─── Source material ───

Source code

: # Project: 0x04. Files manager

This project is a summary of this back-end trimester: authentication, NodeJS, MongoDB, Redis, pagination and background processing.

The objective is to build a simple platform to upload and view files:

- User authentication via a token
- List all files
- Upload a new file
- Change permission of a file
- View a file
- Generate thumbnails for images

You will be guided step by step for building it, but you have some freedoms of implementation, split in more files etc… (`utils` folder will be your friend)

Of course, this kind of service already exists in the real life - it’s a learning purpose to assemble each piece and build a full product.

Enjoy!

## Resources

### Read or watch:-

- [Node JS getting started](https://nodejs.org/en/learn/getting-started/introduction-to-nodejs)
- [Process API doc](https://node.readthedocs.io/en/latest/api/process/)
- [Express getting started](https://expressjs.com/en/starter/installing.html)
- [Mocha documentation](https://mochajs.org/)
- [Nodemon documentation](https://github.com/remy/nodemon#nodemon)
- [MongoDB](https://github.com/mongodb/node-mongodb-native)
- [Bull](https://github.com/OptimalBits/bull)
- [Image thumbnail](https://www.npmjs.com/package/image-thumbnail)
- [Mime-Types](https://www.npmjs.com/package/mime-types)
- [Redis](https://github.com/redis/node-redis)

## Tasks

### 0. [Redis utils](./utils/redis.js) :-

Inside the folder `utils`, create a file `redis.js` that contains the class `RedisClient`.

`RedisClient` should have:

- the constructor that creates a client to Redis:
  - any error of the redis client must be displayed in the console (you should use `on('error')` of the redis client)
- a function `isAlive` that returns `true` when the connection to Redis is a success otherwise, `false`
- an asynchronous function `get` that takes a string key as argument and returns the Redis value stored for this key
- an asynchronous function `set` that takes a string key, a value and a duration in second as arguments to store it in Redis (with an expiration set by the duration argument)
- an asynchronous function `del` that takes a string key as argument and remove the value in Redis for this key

───

Your assignment: Can you reproduce the lines in the records beginning with the line that contains "This project is" and running through the line that contains "- Generate thumbnails for images", including both of those lines?

Exercise response:
This project is a summary of this back-end trimester: authentication, NodeJS, MongoDB, Redis, pagination and background processing.

The objective is to build a simple platform to upload and view files:

- User authentication via a token
- List all files
- Upload a new file
- Change permission of a file
- View a file
- Generate thumbnails for images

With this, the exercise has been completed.